Not knowing what to say or do, Benson left the store. “Over the next few days, I realized how much I resented him. Years of bitterness and anger began to surface. I really struggled with my feelings. At the same time, I was developing my vision for Arms of Love. And I came to feel as if God was saying to me: You want a greater measure of love for others, you need to start here, with your father.”
It took six months before Benson felt he was able to forgive his father, even to feel a modicum of love for him. He finally summoned up the courage to call the store, to ask for his father, to maybe suggest that they get together for lunch.
“Sorry, he doesn’t work here anymore,” he was told.
“Oh? Where might I find him?”
“I’m sorry,” came the reply. “He died last week.”
“Meeting my father triggered a process of healing in my own life,” Benson says. “I think God just arranged this at just the right time, because bringing me face to face with him triggered forgiveness in my heart and a healing process in my own life.” It was a necessary process, he believes, “before I could embark on a ministry of mercy to other abandoned and neglected children.”

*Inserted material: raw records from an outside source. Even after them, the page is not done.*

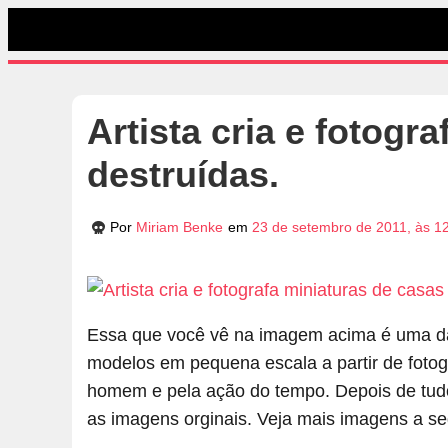
Artista cria e fotogr
destruídas.
Por
Miriam Benke
em
23 de setembro de 2011, às 1
Essa que você vê na imagem acima é uma das
modelos em pequena escala a partir de foto
homem e pela ação do tempo. Depois de tudo 
as imagens orginais. Veja mais imagens a se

His ministry of mercy, he knows, “might not be well received everywhere; therefore, it’s important to be a partner in a law firm that respects my work and values it.”
Benson had no burning ambition to become a lawyer. His undergraduate degree from San José State University, where he was a President’s Scholar, is in aeronautics. Halfway through college, he determined that either business school or law school would make him “marketable.” Because of his interests and his communications and analytical skills, he opted for law, got accepted at Boalt Hall School of Law at the University of California, where he was a member of the Order of the Coif and graduated near the top of his class. He is now well established in his specialties: intellectual property litigation, including patent, copyright and trade secret litigation. He is also a founding member of the East Bay Community Law Center, which provides legal services to lowincome and underrepresented individuals.
Despite all of the time he devotes to Arms of Love, Benson has managed to rack up an average of 220 billable hours a month over the past year, and 2,000 hours a year over the past five years. The balance he has achieved, though, is not without cost. “It requires me to jettison a lot of other things, like a working TV and anything more than five hours of sleep a night,” he acknowledges, “and it is a huge challenge to find new ways to leverage my time.”
But the effort is worth it, he says, because “you cannot love God or experience God’s love for you without helping others.” For Benson, the practice of law is a means to a more productive end. “While I find fulfillment in my law practice,” he says, “it gives me the wherewithal to help support my life’s calling.”